Une lettre contre les voitures chinoises aux États-Unis
Les principaux groupes automobiles américains se sont associés pour demander au Congrès des États-Unis de préparer une loi interdisant définitivement la vente de ces véhicules. Dans leur lettre, ils mettent en avant les risques liés aux données et à la sécurité intérieure, ainsi que la crainte d’une concurrence jugée agressive, voire déloyale. La progression des marques chinoises en Europe alimente cette inquiétude, même si leur accès au marché américain est déjà pratiquement verrouillé.

Avant toute nouvelle interdiction, les véhicules importés de Chine sont soumis à des droits de douane de 100 %. L’administration Trump a également interdit, à partir des millésimes 2027, les logiciels de connectivité conçus par des entreprises chinoises, quelle que soit l’origine du constructeur qui les utilise. Cette mesure a contraint Polestar, marque suédoise détenue par Geely, à abandonner le marché américain. À partir de 2030, tous les composants électroniques d’origine chinoise y seront aussi interdits.
Un autre texte pourrait concerner Mercedes
Un projet de loi déjà en discussion interdirait aux constructeurs détenus à plus de 15 % par des intérêts chinois de vendre leurs véhicules. Mercedes pourrait être concernée, puisque 20 % de son capital appartient à BAIC et Geely. Par leur lettre, les constructeurs américains cherchent à inscrire cette fermeture dans la durée, même si une future présidence devait adopter une politique moins protectionniste.

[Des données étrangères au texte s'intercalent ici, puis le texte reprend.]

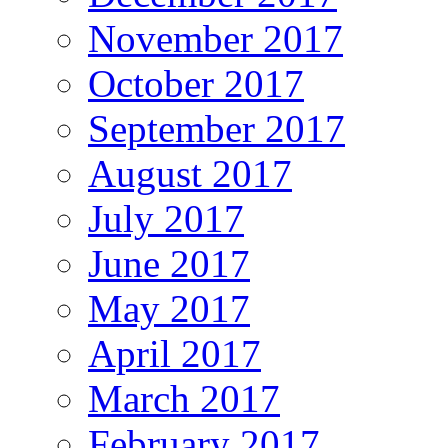
November 2017
October 2017
September 2017
August 2017
July 2017
June 2017
May 2017
April 2017
March 2017
February 2017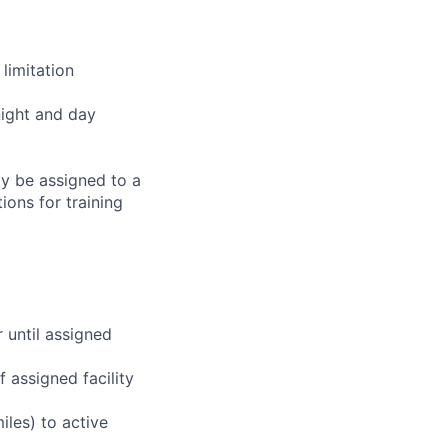
limitation
night and day
ay be assigned to a
ions for training
r until assigned
 assigned facility
iles) to active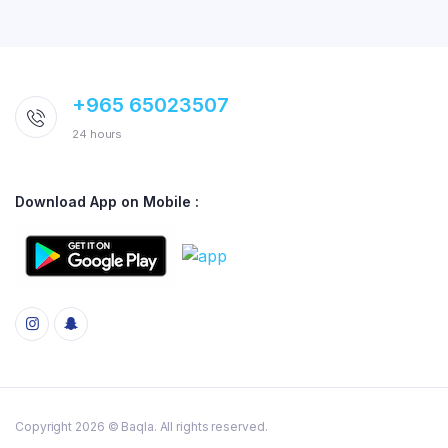
+965 65023507
24 hours
Download App on Mobile :
Copyright 2026 © Baqla. All rights reserved.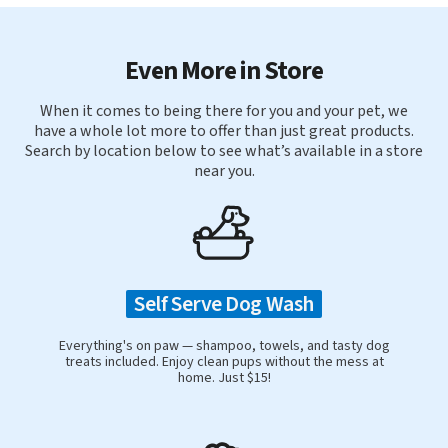
Even More in Store
When it comes to being there for you and your pet, we
have a whole lot more to offer than just great products.
Search by location below to see what’s available in a store
near you.
Self Serve Dog Wash
Everything's on paw — shampoo, towels, and tasty dog
treats included. Enjoy clean pups without the mess at
home. Just $15!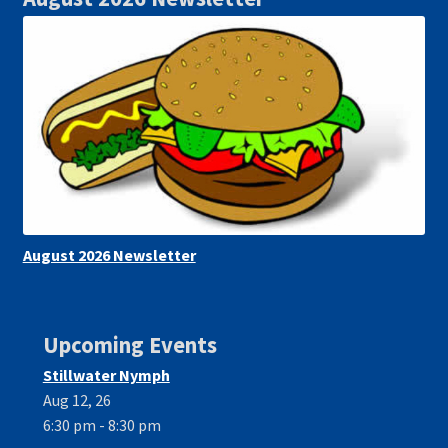
August 2026 Newsletter
Upcoming Events
Stillwater Nymph
Aug 12, 26
6:30 pm - 8:30 pm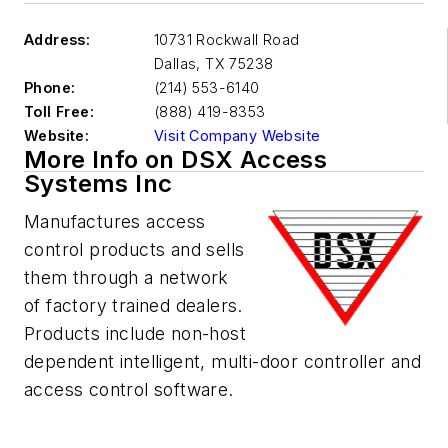
Address:
10731 Rockwall Road
Dallas
,
TX 75238
Phone:
(214) 553-6140
Toll Free:
(888) 419-8353
Website:
Visit Company Website
More Info on DSX Access
Systems Inc
Manufactures access
control products and sells
them through a network
of factory trained dealers.
Products include non-host
dependent intelligent, multi-door controller and
access control software.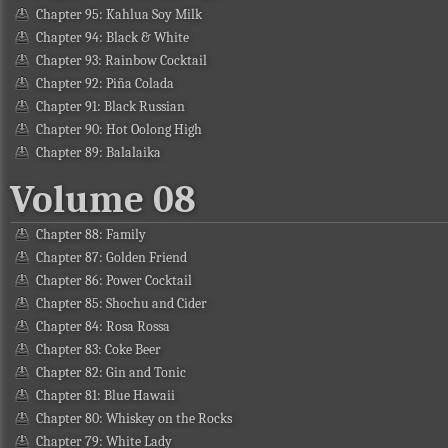
Chapter 95: Kahlua Soy Milk
Chapter 94: Black & White
Chapter 93: Rainbow Cocktail
Chapter 92: Piña Colada
Chapter 91: Black Russian
Chapter 90: Hot Oolong High
Chapter 89: Balalaika
Volume 08
Chapter 88: Family
Chapter 87: Golden Friend
Chapter 86: Power Cocktail
Chapter 85: Shochu and Cider
Chapter 84: Rosa Rossa
Chapter 83: Coke Beer
Chapter 82: Gin and Tonic
Chapter 81: Blue Hawaii
Chapter 80: Whiskey on the Rocks
Chapter 79: White Lady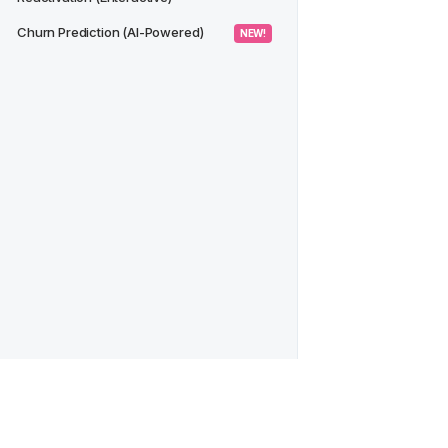
Churn Prediction (AI-Powered)
 NEW! 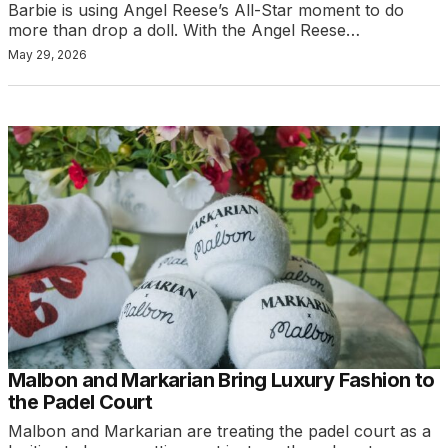
Barbie is using Angel Reese’s All-Star moment to do
more than drop a doll. With the Angel Reese…
May 29, 2026
Malbon and Markarian Bring Luxury Fashion to
the Padel Court
Malbon and Markarian are treating the padel court as a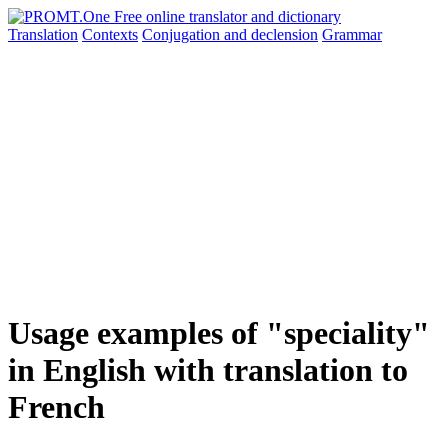
Translation
Contexts
Conjugation
and declension
Grammar
Usage examples of "speciality"
in English with translation to
French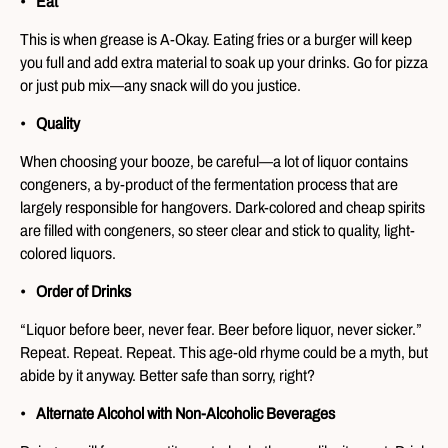
Eat
This is when grease is A-Okay. Eating fries or a burger will keep
you full and add extra material to soak up your drinks. Go for pizza
or just pub mix—any snack will do you justice.
Quality
When choosing your booze, be careful—a lot of liquor contains
congeners, a by-product of the fermentation process that are
largely responsible for hangovers. Dark-colored and cheap spirits
are filled with congeners, so steer clear and stick to quality, light-
colored liquors.
Order of Drinks
“Liquor before beer, never fear. Beer before liquor, never sicker.”
Repeat. Repeat. Repeat. This age-old rhyme could be a myth, but
abide by it anyway. Better safe than sorry, right?
Alternate Alcohol with Non-Alcoholic Beverages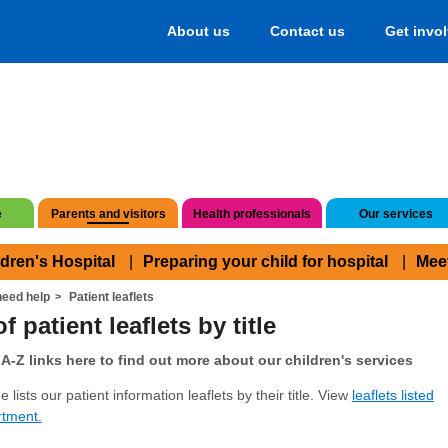
About us
Contact us
Get invo
e
Parents and visitors
Health professionals
Our services
ldren's Hospital
Preparing your child for hospital
Mee
eed help
Patient leaflets
f patient leaflets by title
A-Z links here to find out more about our children's services
 lists our patient information leaflets by their title. View
leaflets listed
rtment.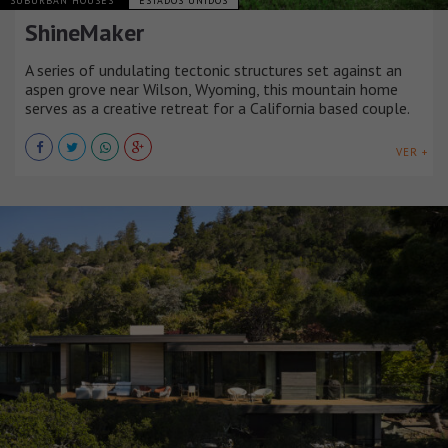
SUBURBAN HOUSES
ESTADOS UNIDOS
ShineMaker
A series of undulating tectonic structures set against an
aspen grove near Wilson, Wyoming, this mountain home
serves as a creative retreat for a California based couple.
VER +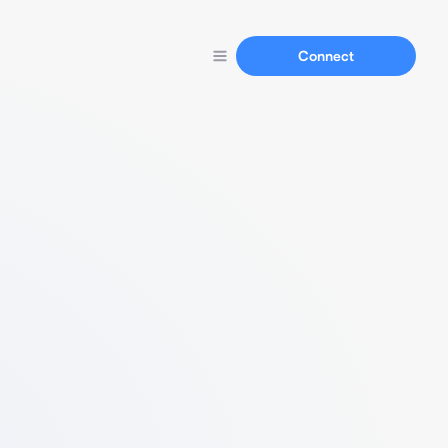
Connect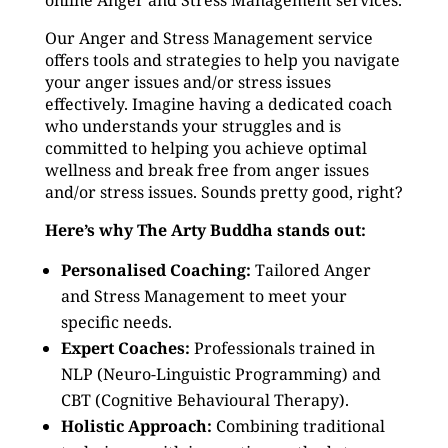
online Anger and Stress Management services.
Our Anger and Stress Management service
offers tools and strategies to help you navigate
your anger issues and/or stress issues
effectively. Imagine having a dedicated coach
who understands your struggles and is
committed to helping you achieve optimal
wellness and break free from anger issues
and/or stress issues. Sounds pretty good, right?
Here’s why The Arty Buddha stands out:
Personalised Coaching:
Tailored Anger
and Stress Management to meet your
specific needs.
Expert Coaches:
Professionals trained in
NLP (Neuro-Linguistic Programming) and
CBT (Cognitive Behavioural Therapy).
Holistic Approach:
Combining traditional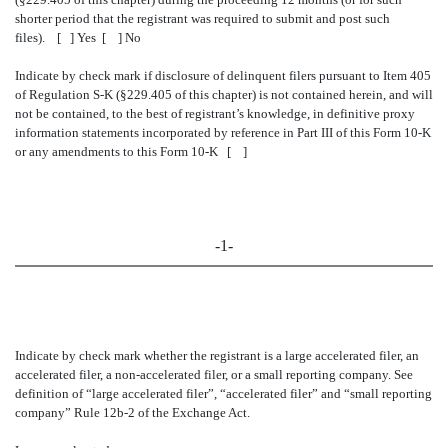
shorter period that the registrant was required to submit and post such
files). [ ] Yes [ ] No
Indicate by check mark if disclosure of delinquent filers pursuant to Item 405
of Regulation S-K (§229.405 of this chapter) is not contained herein, and will
not be contained, to the best of registrant’s knowledge, in definitive proxy
information statements incorporated by reference in Part III of this Form 10-K
or any amendments to this Form 10-K [ ]
-1-
Indicate by check mark whether the registrant is a large accelerated filer, an
accelerated filer, a non-accelerated filer, or a small reporting company. See
definition of “large accelerated filer”, “accelerated filer” and “small reporting
company” Rule 12b-2 of the Exchange Act.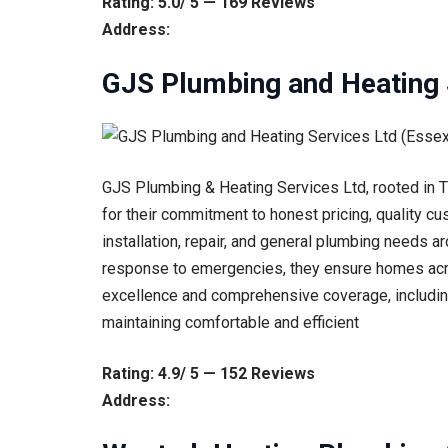
Rating: 5.0/ 5 — 169 Reviews
Address:
GJS Plumbing and Heating 
GJS Plumbing & Heating Services Ltd, rooted in Th
for their commitment to honest pricing, quality cu
installation, repair, and general plumbing needs ar
response to emergencies, they ensure homes acr
excellence and comprehensive coverage, including
maintaining comfortable and efficient
Rating: 4.9/ 5 — 152 Reviews
Address:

Au Canada, un accord signé en janvier 2026 a fait passer la taxe à l’importation de 100 % à 6,1 %. Initialement fixé à 49 000 voitures par an, le quota doit progressivement atteindre 70 000 unités. Les premières Lotus électriques du groupe Geely sont arrivées dans le pays dès mai 2026. En parallèle, les États-Unis travaillent à empêcher ces véhicules de franchir leur frontière, même dans le cadre d’un court séjour touristique.